我正在尝试将 Apache Airflow 配置为使用 Snowflake 作为后端数据库。理论上它应该开箱即用,因为它使用 SQLAlchemy 作为支持 Snowflake 的 ORM。
我已成功连接到我们的 Snowflake 帐户,确认 SqlAlchemy 可与 Snowflake 一起使用。
我已经使用 alldb 选项安装了 Airflow
sudo pip install apache-airflow[alldbs]
并且在 airflow.cfg 文件中,我已将 sql_alchemy_conn 设置设置为 SqlAlchemy 连接字符串,该字符串在 SqlAlchemy 的 create_engine() 调用的手动测试中起作用。
我在 运行 airflow initdb
时收到以下错误消息
[2019-06-20 14:08:28,268] {__init__.py:51} INFO - Using executor LocalExecutor
DB: snowflake://MYUSER:***@myaccount.us-east-1/MYDATABASE/AIRFLOW?warehouse=LOAD_WH
[2019-06-20 14:08:28,756] {db.py:350} INFO - Creating tables
Traceback (most recent call last):
File "/usr/local/bin/airflow", line 32, in <module>
args.func(args)
File "/usr/local/lib/python2.7/dist-packages/airflow/bin/cli.py", line 1096, in initdb
db.initdb(settings.RBAC)
File "/usr/local/lib/python2.7/dist-packages/airflow/utils/db.py", line 91, in initdb
upgradedb()
File "/usr/local/lib/python2.7/dist-packages/airflow/utils/db.py", line 358, in upgradedb
command.upgrade(config, 'heads')
File "/usr/local/lib/python2.7/dist-packages/alembic/command.py", line 254, in upgrade
script.run_env()
File "/usr/local/lib/python2.7/dist-packages/alembic/script/base.py", line 427, in run_env
util.load_python_file(self.dir, 'env.py')
File "/usr/local/lib/python2.7/dist-packages/alembic/util/pyfiles.py", line 81, in load_python_file
module = load_module_py(module_id, path)
File "/usr/local/lib/python2.7/dist-packages/alembic/util/compat.py", line 141, in load_module_py
mod = imp.load_source(module_id, path, fp)
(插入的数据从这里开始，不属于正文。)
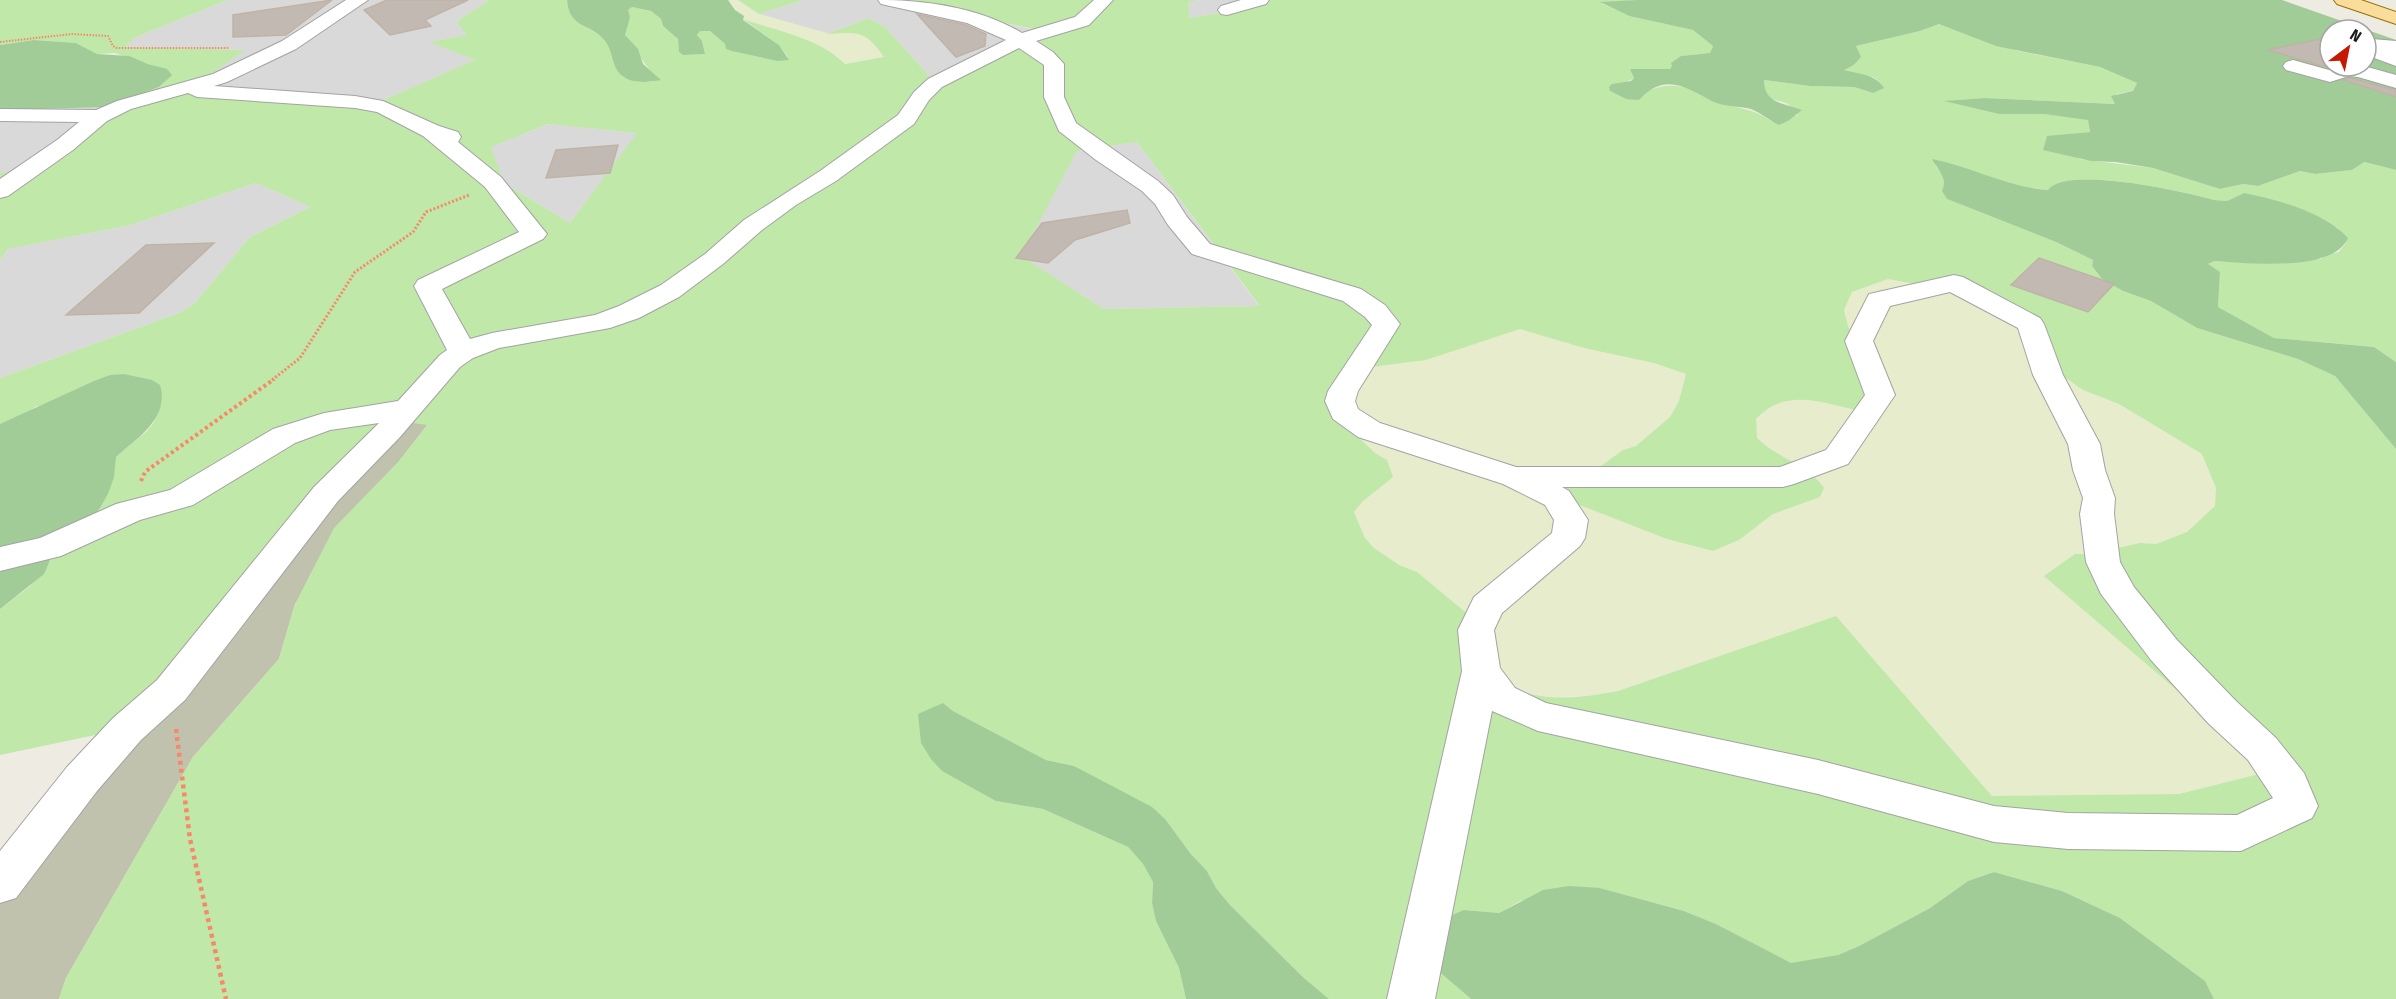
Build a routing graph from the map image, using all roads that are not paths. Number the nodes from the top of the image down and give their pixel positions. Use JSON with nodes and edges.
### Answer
{"nodes":[{"id":1,"x":359,"y":0,"type":"edge"},
{"id":2,"x":887,"y":0,"type":"edge"},
{"id":3,"x":1104,"y":0,"type":"edge"},
{"id":4,"x":1260,"y":0,"type":"edge"},
{"id":5,"x":2343,"y":0,"type":"edge"},
{"id":6,"x":1227,"y":10,"type":"dead end"},
{"id":7,"x":2396,"y":18,"type":"edge"},
{"id":8,"x":1020,"y":40,"type":"junction"},
{"id":9,"x":2396,"y":47,"type":"edge"},
{"id":10,"x":2396,"y":60,"type":"edge"},
{"id":11,"x":2293,"y":66,"type":"dead end"},
{"id":12,"x":2396,"y":82,"type":"edge"},
{"id":13,"x":180,"y":91,"type":"junction"},
{"id":14,"x":0,"y":115,"type":"edge"},
{"id":15,"x":99,"y":116,"type":"junction"},
{"id":16,"x":430,"y":131,"type":"junction"},
{"id":17,"x":466,"y":143,"type":"dead end"},
{"id":18,"x":0,"y":191,"type":"edge"},
{"id":19,"x":463,"y":352,"type":"junction"},
{"id":20,"x":408,"y":410,"type":"junction"},
{"id":21,"x":1514,"y":477,"type":"junction"},
{"id":22,"x":0,"y":559,"type":"edge"},
{"id":23,"x":1481,"y":671,"type":"junction"},
{"id":24,"x":0,"y":884,"type":"edge"},
{"id":25,"x":1411,"y":999,"type":"edge"}],
"edges":[{"from":1,"to":13,"type":"street"},
{"from":2,"to":8,"type":"street"},
{"from":3,"to":8,"type":"street"},
{"from":4,"to":6,"type":"street"},
{"from":5,"to":7,"type":"main road"},
{"from":8,"to":19,"type":"street"},
{"from":8,"to":21,"type":"street"},
{"from":9,"to":10,"type":"street"},
{"from":11,"to":12,"type":"street"},
{"from":13,"to":15,"type":"street"},
{"from":13,"to":16,"type":"street"},
{"from":14,"to":15,"type":"street"},
{"from":15,"to":18,"type":"street"},
{"from":16,"to":17,"type":"street"},
{"from":16,"to":19,"type":"street"},
{"from":19,"to":20,"type":"street"},
{"from":20,"to":22,"type":"street"},
{"from":20,"to":24,"type":"street"},
{"from":21,"to":23,"type":"street"},
{"from":21,"to":23,"type":"street"},
{"from":23,"to":25,"type":"street"}]}
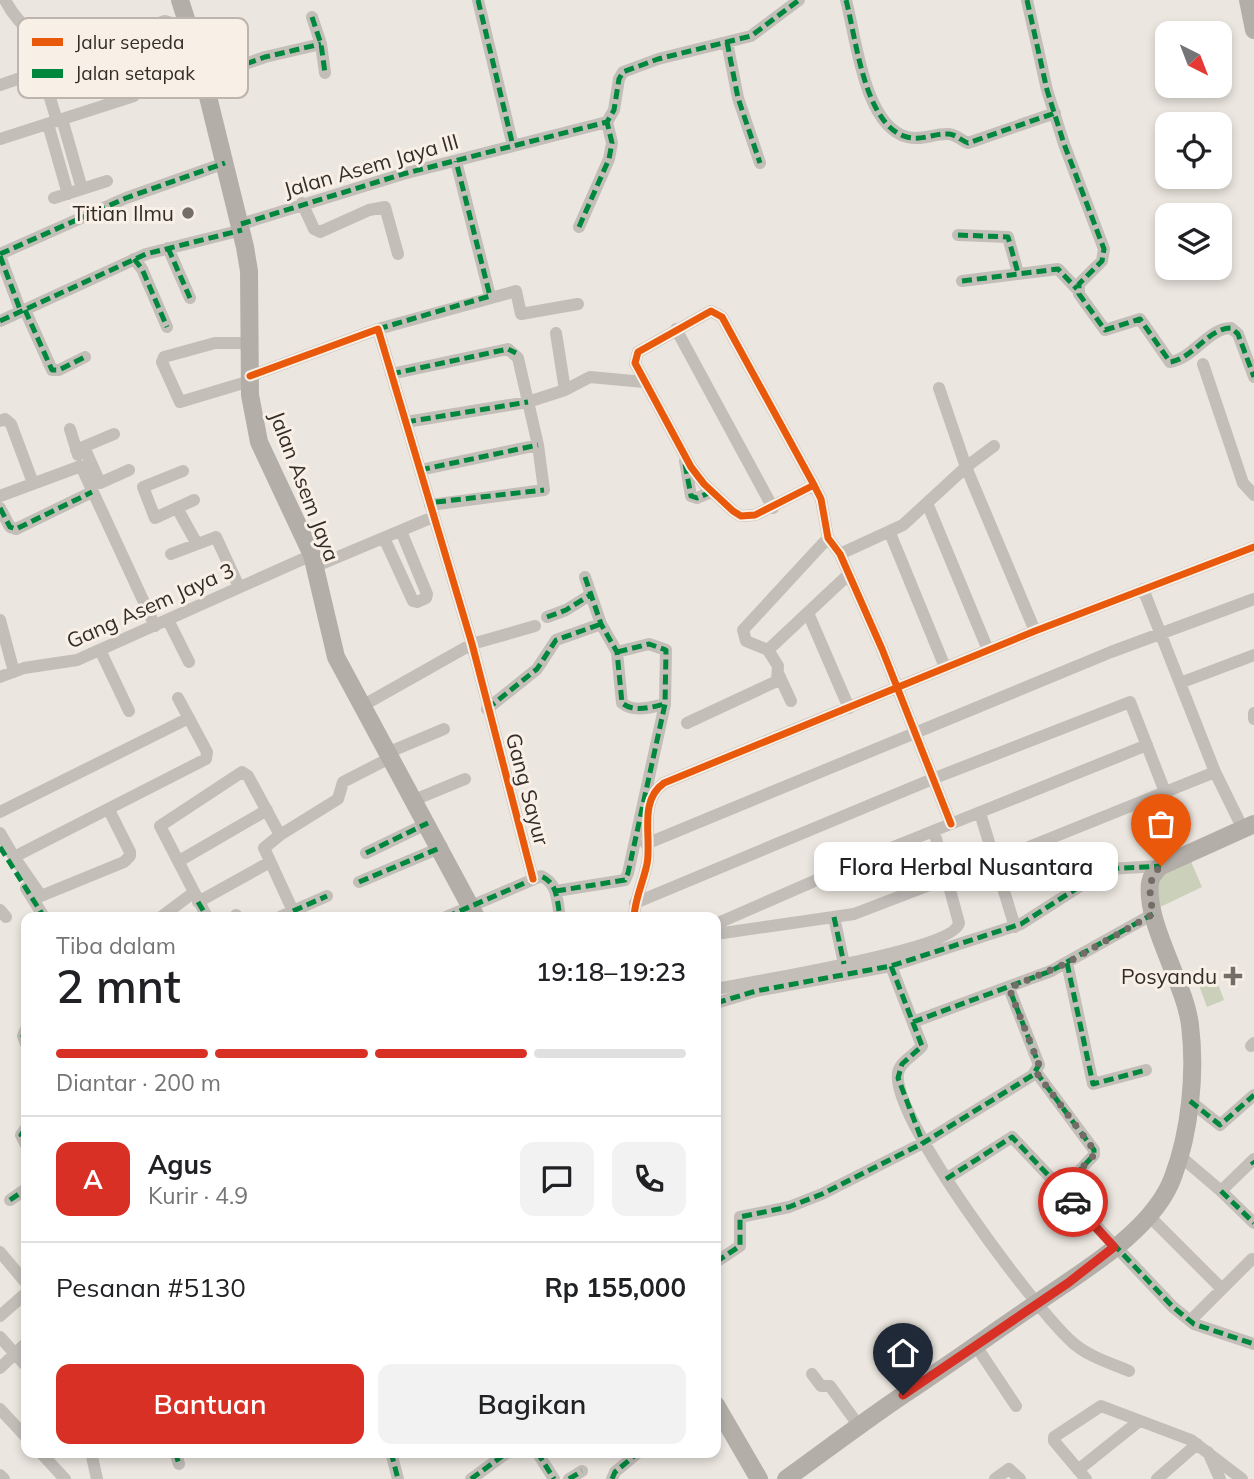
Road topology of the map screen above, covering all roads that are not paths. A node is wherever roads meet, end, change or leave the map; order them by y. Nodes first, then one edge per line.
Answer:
1 (5, 0) edge
2 (180, 0) edge
3 (478, 0) edge
4 (799, 0) edge
5 (846, 0) edge
6 (1027, 0) edge
7 (1248, 0) edge
8 (312, 17) dead end
9 (19, 18) edge
10 (185, 18) edge
11 (1254, 30) edge
12 (727, 42) junction
13 (321, 44) junction
14 (248, 63) edge
15 (325, 73) dead end
16 (18, 79) edge
17 (0, 85) edge
18 (49, 98) edge
19 (128, 98) edge
20 (209, 98) edge
21 (1055, 113) junction
22 (56, 121) junction
23 (607, 122) junction
24 (0, 139) edge
25 (513, 146) junction
26 (456, 161) junction
27 (225, 163) junction
28 (760, 163) dead end
29 (107, 181) dead end
30 (82, 189) junction
31 (68, 194) junction
32 (54, 198) dead end
33 (302, 203) junction
34 (241, 227) junction
35 (579, 227) dead end
36 (958, 235) dead end
37 (168, 248) junction
38 (398, 254) dead end
39 (0, 255) edge
40 (134, 259) junction
41 (1018, 273) junction
42 (962, 281) dead end
43 (1077, 289) junction
44 (490, 296) junction
45 (190, 298) dead end
46 (578, 304) dead end
47 (23, 311) junction
48 (0, 321) edge
49 (167, 327) dead end
50 (378, 329) junction
51 (676, 329) junction
52 (556, 333) dead end
53 (249, 343) junction
54 (85, 357) dead end
55 (1203, 364) dead end
56 (391, 374) junction
57 (1254, 377) edge
58 (250, 379) junction
59 (644, 382) junction
60 (939, 388) dead end
61 (565, 390) junction
62 (528, 402) junction
63 (0, 421) edge
64 (406, 422) junction
65 (70, 429) dead end
66 (114, 434) dead end
67 (538, 445) junction
68 (994, 446) dead end
69 (80, 449) junction
70 (80, 466) junction
71 (967, 467) junction
72 (424, 469) junction
73 (129, 470) dead end
74 (183, 471) dead end
75 (33, 483) junction
76 (814, 485) junction
77 (92, 492) junction
78 (1254, 495) edge
79 (0, 496) edge
80 (194, 500) dead end
81 (927, 503) junction
82 (0, 508) edge
83 (177, 508) junction
84 (433, 508) junction
85 (773, 508) junction
86 (401, 531) junction
87 (890, 533) junction
88 (384, 538) junction
89 (828, 538) junction
90 (197, 544) junction
91 (1254, 547) edge
92 (840, 554) junction
93 (171, 555) dead end
94 (313, 561) junction
95 (849, 574) junction
96 (585, 577) dead end
97 (239, 587) junction
98 (1143, 589) junction
99 (590, 595) junction
100 (1254, 599) edge
101 (808, 613) junction
102 (547, 617) dead end
103 (0, 620) edge
104 (168, 620) junction
105 (601, 624) junction
106 (535, 625) dead end
107 (155, 626) junction
108 (1035, 631) junction
109 (1158, 634) junction
110 (472, 644) junction
111 (100, 650) junction
112 (768, 650) junction
113 (988, 650) junction
114 (617, 652) junction
115 (1254, 655) edge
116 (189, 662) dead end
117 (945, 667) junction
118 (14, 672) junction
119 (779, 675) junction
120 (0, 677) edge
121 (1180, 683) junction
122 (898, 688) junction
123 (178, 698) dead end
124 (791, 701) dead end
125 (665, 704) junction
126 (362, 706) junction
127 (849, 708) junction
128 (487, 709) junction
129 (129, 711) dead end
130 (1254, 713) edge
131 (189, 718) junction
132 (1254, 719) edge
133 (687, 723) dead end
134 (444, 729) dead end
135 (917, 731) junction
136 (1147, 744) junction
137 (389, 755) junction
138 (1215, 772) junction
139 (935, 778) junction
140 (465, 779) dead end
141 (1165, 792) junction
142 (414, 800) junction
143 (109, 810) junction
144 (267, 810) junction
145 (0, 812) edge
146 (980, 813) junction
147 (428, 823) junction
148 (951, 824) junction
149 (1249, 827) edge
150 (934, 831) junction
151 (0, 833) edge
152 (280, 835) junction
153 (646, 844) junction
154 (0, 847) edge
155 (442, 848) junction
156 (366, 853) dead end
157 (14, 857) junction
158 (179, 861) junction
159 (994, 861) junction
160 (270, 862) junction
161 (1161, 866) junction
162 (537, 878) junction
163 (948, 878) junction
164 (359, 882) dead end
165 (556, 891) junction
166 (327, 896) dead end
167 (196, 898) junction
168 (635, 903) junction
169 (293, 911) joint
170 (41, 912) edge
171 (170, 912) edge
172 (204, 912) edge
173 (474, 912) edge
174 (559, 912) edge
175 (634, 912) edge
176 (1153, 914) junction
177 (834, 917) junction
178 (721, 922) edge
179 (1015, 927) junction
180 (721, 933) edge
181 (1067, 963) junction
182 (844, 964) junction
183 (891, 966) junction
184 (721, 988) edge
185 (1009, 988) junction
186 (721, 1002) edge
187 (913, 1022) junction
188 (1146, 1070) dead end
189 (1036, 1072) junction
190 (1191, 1101) junction
191 (1252, 1101) edge
192 (923, 1143) junction
193 (1180, 1156) junction
194 (1253, 1161) edge
195 (946, 1179) junction
196 (1061, 1190) junction
197 (1221, 1191) junction
198 (21, 1192) edge
199 (10, 1200) dead end
200 (1147, 1215) junction
201 (1254, 1223) edge
202 (1114, 1247) junction
203 (0, 1252) edge
204 (721, 1259) edge
205 (1252, 1259) edge
206 (21, 1277) edge
207 (1222, 1289) junction
208 (21, 1297) edge
209 (1037, 1303) junction
210 (0, 1316) edge
211 (1195, 1316) dead end
212 (0, 1337) edge
213 (1254, 1344) edge
214 (976, 1346) junction
215 (21, 1348) edge
216 (15, 1354) junction
217 (21, 1361) edge
218 (0, 1368) edge
219 (1129, 1371) dead end
220 (812, 1374) dead end
221 (1016, 1406) dead end
222 (0, 1409) edge
223 (721, 1414) edge
224 (1138, 1422) junction
225 (859, 1426) junction
226 (21, 1432) edge
227 (1203, 1448) junction
228 (46, 1458) edge
229 (92, 1458) edge
230 (392, 1458) edge
231 (500, 1458) edge
232 (541, 1458) edge
233 (632, 1458) edge
234 (582, 1471) dead end
235 (1082, 1474) edge
236 (0, 1475) edge
237 (4, 1479) edge
238 (65, 1479) edge
239 (97, 1479) edge
240 (397, 1479) edge
241 (471, 1479) edge
242 (554, 1479) edge
243 (569, 1479) edge
244 (612, 1479) edge
245 (759, 1479) edge
246 (786, 1479) edge
247 (995, 1479) edge
248 (1020, 1479) edge
249 (1157, 1479) edge
250 (1168, 1479) edge
251 (1220, 1479) edge
252 (1242, 1479) edge

1 - 9 street
2 - 10 main road, Jalan Asem Jaya
3 - 25 street
4 - 12 street
5 - 21 street
6 - 21 street
7 - 11 main road
8 - 13 street
12 - 23 street
12 - 28 street
13 - 14 street
13 - 15 street
16 - 17 street
18 - 22 street
19 - 22 street
20 - 27 main road, Jalan Asem Jaya
21 - 43 street
22 - 24 street
22 - 30 street
22 - 31 street
23 - 25 street, Jalan Asem Jaya III
23 - 35 street
25 - 26 street, Jalan Asem Jaya III
26 - 33 street, Jalan Asem Jaya III
26 - 44 street
27 - 34 main road, Jalan Asem Jaya
27 - 39 street
29 - 30 street
30 - 31 street
31 - 32 street
33 - 34 street, Jalan Asem Jaya III
33 - 38 street
34 - 37 street, Jalan Asem Jaya III
34 - 53 main road, Jalan Asem Jaya
36 - 41 street
37 - 40 street, Jalan Asem Jaya III
37 - 45 street
39 - 47 street
40 - 47 street, Jalan Asem Jaya III
40 - 49 street
41 - 42 street
41 - 43 street
43 - 57 street
44 - 46 street
44 - 50 street
47 - 48 street, Jalan Asem Jaya III
47 - 54 street
50 - 56 street, Gang Sayur
50 - 58 street
51 - 59 street
51 - 76 street
51 - 85 street
52 - 61 street
53 - 58 main road, Jalan Asem Jaya
53 - 58 street
55 - 78 street
56 - 62 street
56 - 64 street, Gang Sayur
58 - 94 main road, Jalan Asem Jaya
59 - 61 street
59 - 85 street
60 - 71 street
61 - 62 street
62 - 64 street
62 - 67 street
63 - 75 street
64 - 72 street, Gang Sayur
65 - 69 street
66 - 69 street
67 - 72 street
67 - 84 street, Gang Asem Jaya 3
68 - 71 street
69 - 70 street
69 - 73 street
70 - 75 street
70 - 77 street
71 - 81 street
71 - 108 street
72 - 84 street, Gang Sayur
74 - 83 street
75 - 79 street
76 - 85 street
76 - 89 street
77 - 82 street
77 - 107 street
80 - 83 street
81 - 87 street
81 - 113 street
83 - 90 street
84 - 86 street, Gang Asem Jaya 3
84 - 110 street, Gang Sayur
86 - 88 street, Gang Asem Jaya 3
86 - 88 street
87 - 92 street
87 - 117 street
88 - 94 street, Gang Asem Jaya 3
89 - 92 street
89 - 112 street
90 - 93 street
90 - 97 street
91 - 98 street
92 - 95 street
94 - 97 street, Gang Asem Jaya 3
94 - 126 main road, Jalan Asem Jaya
95 - 101 street
95 - 122 street
96 - 99 street
97 - 104 street, Gang Asem Jaya 3
98 - 108 street
98 - 109 street
99 - 102 street
99 - 105 street
100 - 109 street
101 - 112 street
101 - 127 street
103 - 118 street
104 - 107 street, Gang Asem Jaya 3
104 - 116 street
105 - 114 street
105 - 128 street
106 - 110 street
107 - 111 street, Gang Asem Jaya 3
108 - 113 street
109 - 121 street
109 - 135 street
110 - 126 street
110 - 128 street, Gang Sayur
111 - 118 street, Gang Asem Jaya 3
111 - 129 street
112 - 119 street
113 - 117 street
114 - 125 street
114 - 125 street
115 - 121 street
117 - 122 street
118 - 120 street, Gang Asem Jaya 3
119 - 124 street
119 - 133 street
121 - 138 street
122 - 127 street
122 - 135 street
123 - 131 street
125 - 165 street
126 - 137 main road, Jalan Asem Jaya
127 - 153 street
128 - 162 street, Gang Sayur
130 - 132 street
131 - 143 street
131 - 145 street
134 - 137 street
135 - 139 street
135 - 153 street
136 - 139 street
136 - 141 street
136 - 146 street
137 - 142 main road, Jalan Asem Jaya
137 - 152 street
138 - 141 street
138 - 149 street
139 - 148 street
139 - 168 street
140 - 142 street
141 - 159 street
142 - 147 main road, Jalan Asem Jaya
143 - 157 street
143 - 157 street
144 - 152 street
144 - 158 street
144 - 158 street
146 - 148 street
146 - 159 street
147 - 155 main road, Jalan Asem Jaya
147 - 156 street
148 - 150 street
149 - 161 main road
150 - 163 street
150 - 178 street
151 - 157 street
152 - 160 street
153 - 168 street
154 - 170 street
155 - 164 street
155 - 173 main road, Jalan Asem Jaya
158 - 167 street
159 - 179 street
160 - 167 street
160 - 169 street
161 - 176 main road
161 - 179 street
162 - 165 street
162 - 173 street
163 - 177 street
163 - 182 street
165 - 174 street
166 - 169 street
167 - 171 street
167 - 172 street
168 - 175 street
176 - 181 street
176 - 190 main road
177 - 180 street
177 - 182 street
179 - 183 street
181 - 185 street
181 - 188 street
182 - 184 street
183 - 186 street
183 - 187 street
185 - 187 street
185 - 189 street
187 - 192 street
189 - 192 street
189 - 196 street
190 - 191 street
190 - 193 main road
192 - 195 street
192 - 204 street
193 - 197 street
193 - 200 main road
194 - 197 street
195 - 196 street
195 - 209 street
196 - 202 street
197 - 201 street
198 - 199 street
200 - 202 main road
200 - 207 street
202 - 209 main road
202 - 213 street
203 - 206 street
205 - 207 street
207 - 211 street
208 - 210 street
209 - 214 main road
209 - 219 street
212 - 216 street
214 - 221 street
214 - 225 main road
215 - 216 street
216 - 217 street
216 - 218 street
220 - 225 street
222 - 226 street
223 - 245 main road
224 - 227 street
224 - 235 street
224 - 235 street
225 - 246 main road
227 - 249 street
227 - 250 street
227 - 251 street
227 - 252 street
228 - 238 street
229 - 239 street
230 - 240 street
231 - 241 street
232 - 242 street
233 - 244 street
234 - 243 street
236 - 237 street
247 - 248 street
File "/usr/local/lib/python2.7/dist-packages/airflow/migrations/env.py", line 92, in <module>
run_migrations_online()
File "/usr/local/lib/python2.7/dist-packages/airflow/migrations/env.py", line 82, in run_migrations_online
compare_type=COMPARE_TYPE,
File "<string>", line 8, in configure
File "/usr/local/lib/python2.7/dist-packages/alembic/runtime/environment.py", line 812, in configure
opts=opts
File "/usr/local/lib/python2.7/dist-packages/alembic/runtime/migration.py", line 172, in configure
return MigrationContext(dialect, connection, opts, environment_context)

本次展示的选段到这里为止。